Detected change data:

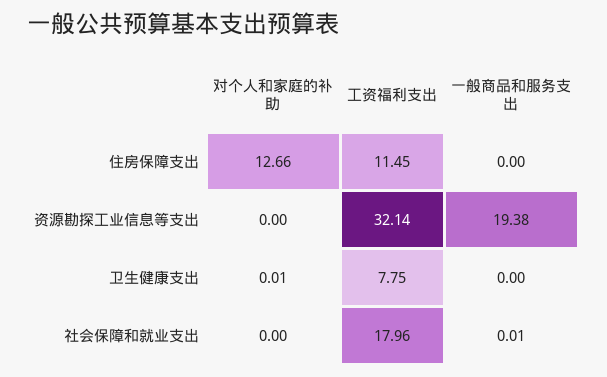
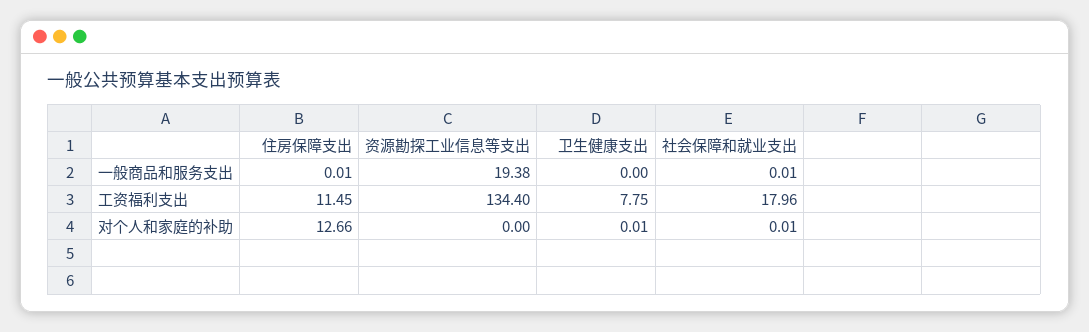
  {
    "对个人和家庭的补助": {
      "住房保障支出": 12.66,
      "资源勘探工业信息等支出": 0,
      "卫生健康支出": 0.01,
-     "社会保障和就业支出": 0
+     "社会保障和就业支出": 0.01
    },
    "工资福利支出": {
      "住房保障支出": 11.45,
-     "资源勘探工业信息等支出": 32.14,
+     "资源勘探工业信息等支出": 134.4,
      "卫生健康支出": 7.75,
      "社会保障和就业支出": 17.96
    },
    "一般商品和服务支出": {
-     "住房保障支出": 0,
+     "住房保障支出": 0.01,
      "资源勘探工业信息等支出": 19.38,
      "卫生健康支出": 0,
      "社会保障和就业支出": 0.01
    }
  }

» **WORK REQUEST**
Full transcription without images: please go through the records and repeat them exactly.

» **WRITTEN SOLUTION**
  {
    "对个人和家庭的补助": {
      "住房保障支出": 12.66,
      "资源勘探工业信息等支出": 0,
      "卫生健康支出": 0.01,
-     "社会保障和就业支出": 0
+     "社会保障和就业支出": 0.01
    },
    "工资福利支出": {
      "住房保障支出": 11.45,
-     "资源勘探工业信息等支出": 32.14,
+     "资源勘探工业信息等支出": 134.4,
      "卫生健康支出": 7.75,
      "社会保障和就业支出": 17.96
    },
    "一般商品和服务支出": {
-     "住房保障支出": 0,
+     "住房保障支出": 0.01,
      "资源勘探工业信息等支出": 19.38,
      "卫生健康支出": 0,
      "社会保障和就业支出": 0.01
    }
  }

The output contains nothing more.